Pourtant, je dois l'avouer maintenant, je partis les jours suivant le sourire au lèvre et le baume au cœur à l'idée de passer un moment très privilégié avec mon amie, chaque soir. L'appréhension de l'effort disparu dès le deuxième jour, où Nokomis eut la bonté de choisir un itinéraire bien moins long, et qui ne m'amena pas à la limite de l'évanouissement ou de la liquéfaction de mes poumons. La partie ennuyeuse devint moins le jogging du soir que la marche solitaire du matin, dans l'obscurité grise des matinées parisiennes - sans compter qu'en à peine deux jours, les paparazzis avaient repérés mon parcours et m'attendaient à chaque coin de rue afin de pouvoir capturer de passionnants instantanés de "Ester Rosonn se rendant au travail" dont les rédactions des magazines people raffolaient très probablement, ainsi que leurs lecteurs.

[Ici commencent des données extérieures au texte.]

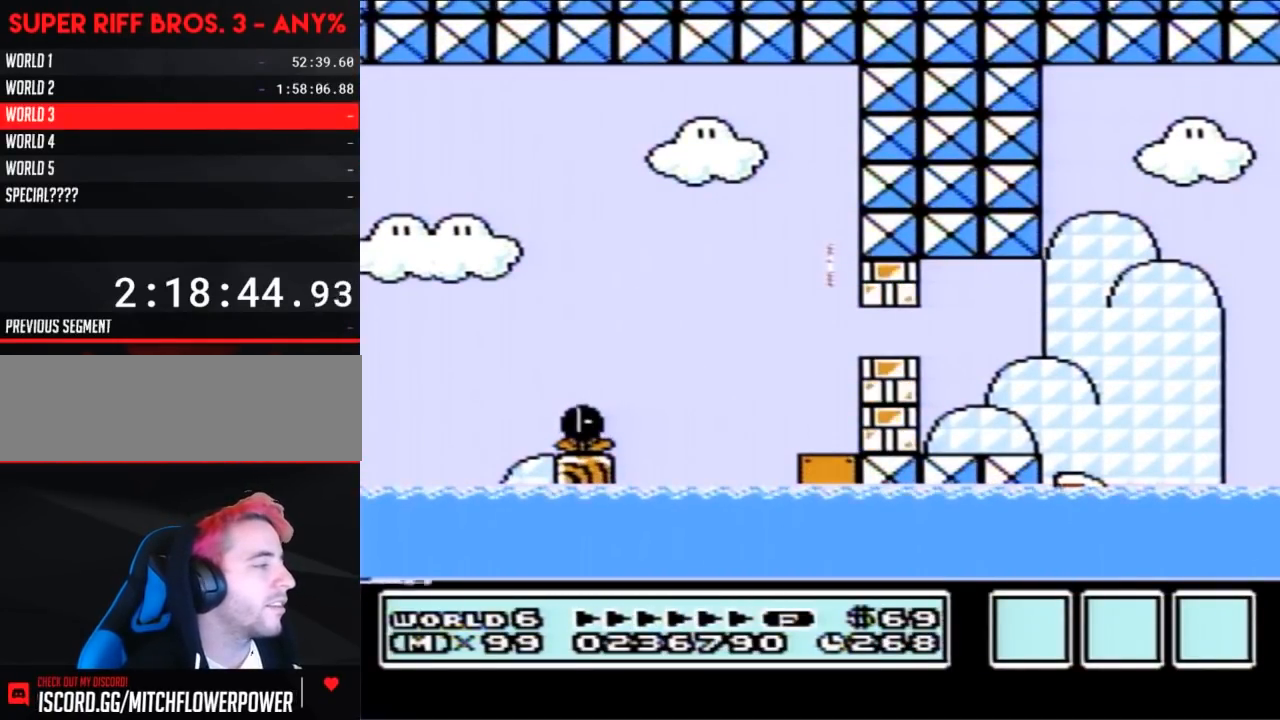
{"buttons": [], "events": []}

Mais ce petit exercice, en plus de me permettre de sortir un peu de ma bulle de travail, me permettait de passer du temps avec Nokomis à faire ce qu'elle aimait, et c'était étrangement extrêmement plaisant. De plus, en sa compagnie, je ne croisais pas le moindre objectif, ce qui me laissait croire qu'elle devait faire la chasse aux voleurs de photos durant son temps libre.

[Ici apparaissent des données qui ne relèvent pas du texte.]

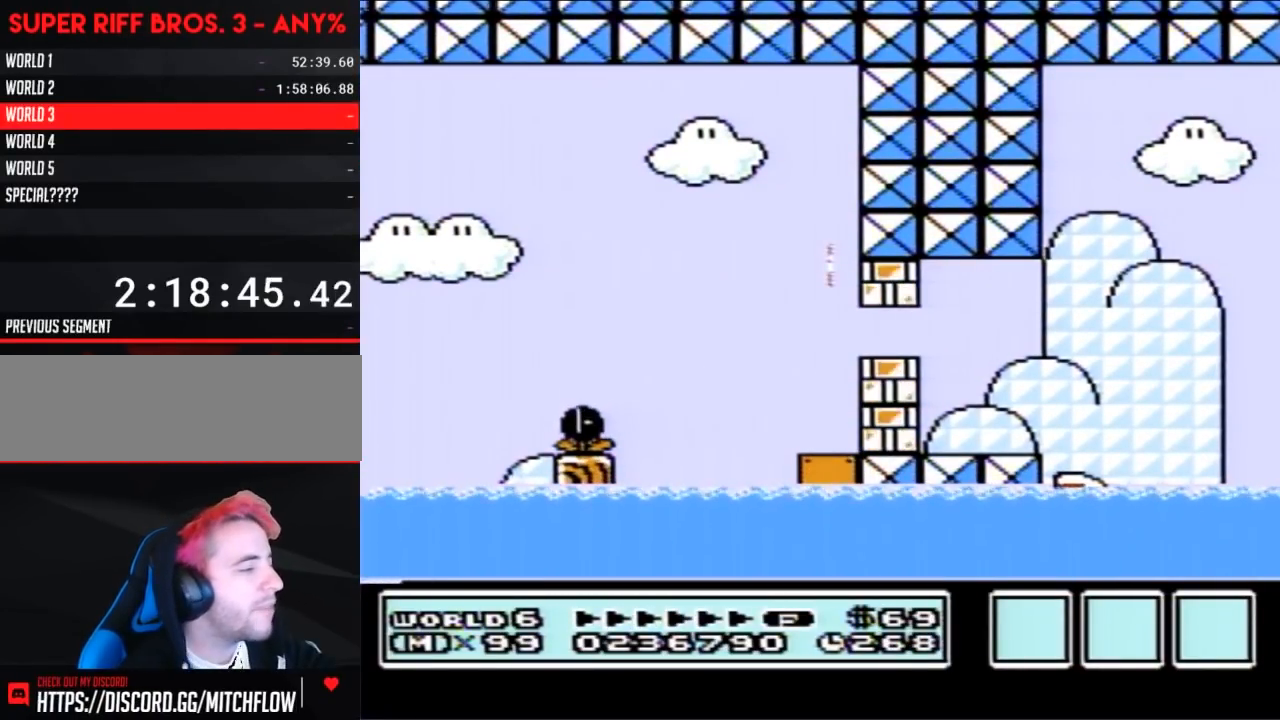
{"buttons": [], "events": []}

Plus étrange cependant fut son changement d'attitude vis à vis de Thomas. Alors qu'elle le croisait à la sortie des studios, tout en m'attendant, elle commença à lui dire bonjour, ce qui était tout de même une variation radicale par rapport aux simples regards assassins qu'elle se contentait de lui adresser auparavant. Thomas lui même en semblait ravi.

-Tu crois que j'ai peut être une chance? Me dit-il le jeudi suivant, après deux jours consécutifs à avoir reçu les salutation de mon amie.

Étrangement, l'entendre dire cela me mit de très mauvaise humeur.

-Toujours à penser avec ta bite, Thomas. Grandis, un peu.

-Eh Ester, ça va... je suis un adulte, j'ai le droit de me poser la question. Après tout, son attitude à changé d'un seul coup, et... eh bien... elle est plutôt... attirante.

-Ton type de femme a décidément bien évolué. Grognai-je. 

-J'aime toutes les belles femmes. Déclara-t-il avec une verve parodique. 

Cette imitation aurait dû m'amuser, mais elle ne m'extirpa qu'une grimace de dégoût.

-Les niños aussi, apparemment.

-Arrête, Nokomis n'est pas une enfant. Elle ne doit avoir que quelques années de moins que nous.

-C'est à peu près comme si c'était une enfant.

Le regard qu'il me lança laissait croire qu'il imaginait que j'étais en train de plaisanter, alors que j'étais absolument sérieuse dans mon raisonnement fallacieux. C'était comme si mon esprit cherchait une raison, un argument, quel qu'il soit, pour le décourager, quand bien même cet argument ne faisait aucun sens. 

Lorsque Thomas sortit à mes côtés avec un immense sourire aux lèvres pour saluer Nokomis le soir même, je ne pus m'empêcher de rouler les yeux et de désirer qu'il disparaisse au plus rapidement de ma vue.